我們經常目睹土著人被迫融入現代世界的悲慘命運,因此他們對“文明人”的敵意完全在情理之中。他們寧願以自己的方式死去也不願接受我們的保護。正如德國詩人及劇作家席勒的威廉提爾序曲一樣,森提訥耳島的居民將大聲疾呼:“寧願落在上帝也不願意落在人類之手”。拒絕災難援助在一個瑞典旅行團看來似乎是非理性的選擇,但對土著人不是。對他們來說徐徐落下的飛機很像是死亡天使。

誰更不理智?安達曼海的土著人還是今天的歐洲人。前者正在為保護自己的文化而戰,後者正在自我毀滅-首先表現在他們拒絕繁衍人口。我們的行動似乎比森提訥耳島的居民更理智是因為我們尚遠離滅亡的邊緣。森提訥耳島的居民說不定很快就只存在於人類學家的記錄中。相比而言,用羅森茨維格的話來說:其他人將定居在我們的土地上以及我們的語言將被保存在圖書館裏的日子似乎離我們還很遙遠。

成千上萬個民族都面臨滅絕的命運。倫敦《經濟學家》去年12月預告了世界6800種語言的未來:“世界的語言正在以每兩周消失一種的速度銳減”。這還是保守估計,另有人預測每兩周有兩種語言消失。“在全世界6800種語言中已有400種瀕臨消失-只有少數年邁者在講。更令人憂心的是,可能還有其他約3000 種語言也面臨滅絕的危險。”這些語言大部分是南美洲土著部落的語言,少部分是非洲和太平洋土著的語言。有興趣的讀者可以上 www.enthnologue.com瞭解究竟。

為了喚醒人們保護那些即將絕種的語言的語法和辭彙,《經濟學家》指出:“悲觀主義者估計,在100年的時間裏全世界90%的語言都將滅絕,從現在起幾世紀後也許只有200種語言能幸存於世。”按照現在的人口衰退速度,200年後它們將會成為沒有人會講的“死語言”。

在無數曾經盛極一時的文明中,絕大部分消失得無影無蹤,它們中的大部分曾經存在的痕跡僅僅是一條鞋帶或一堆破瓷片,其中極少數,如伊特魯裏亞人給我們留下了一種“死語言”的殘缺不全的語法和辭彙。從古代一直延續至今的語言很少,其經過現代演變後古人仍能讀懂幾個句子的更是屈指可數:漢語、拉丁語、梵語、西閃族語和哥特語。在現代語言中只有希伯萊語仍能為3500年前的古人所理解。

練習說明:
從上面講土著人和語言消亡的文字中摘錄一段,從“誰更不理智?安達曼海的土著人”開始,一直到“裏的日子似乎離我們還很遙遠。”為止,一字不改。

儲存紀錄:
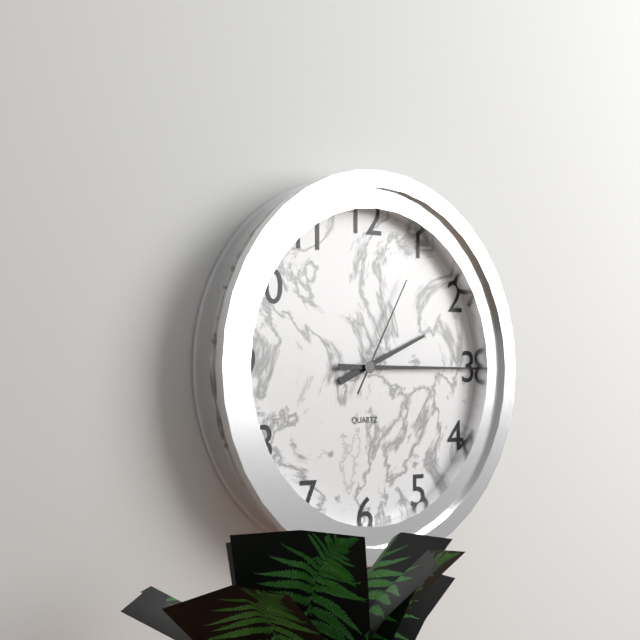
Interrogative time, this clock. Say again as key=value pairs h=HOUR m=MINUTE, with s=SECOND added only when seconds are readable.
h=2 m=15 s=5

---

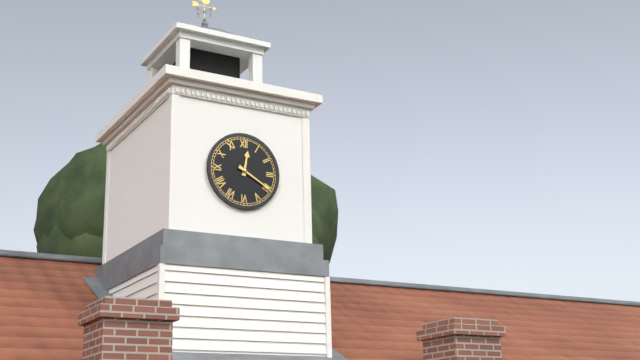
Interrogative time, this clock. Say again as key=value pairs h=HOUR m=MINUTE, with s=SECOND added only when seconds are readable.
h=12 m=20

參考答案:
誰更不理智?安達曼海的土著人還是今天的歐洲人。前者正在為保護自己的文化而戰,後者正在自我毀滅-首先表現在他們拒絕繁衍人口。我們的行動似乎比森提訥耳島的居民更理智是因為我們尚遠離滅亡的邊緣。森提訥耳島的居民說不定很快就只存在於人類學家的記錄中。相比而言,用羅森茨維格的話來說:其他人將定居在我們的土地上以及我們的語言將被保存在圖書館裏的日子似乎離我們還很遙遠。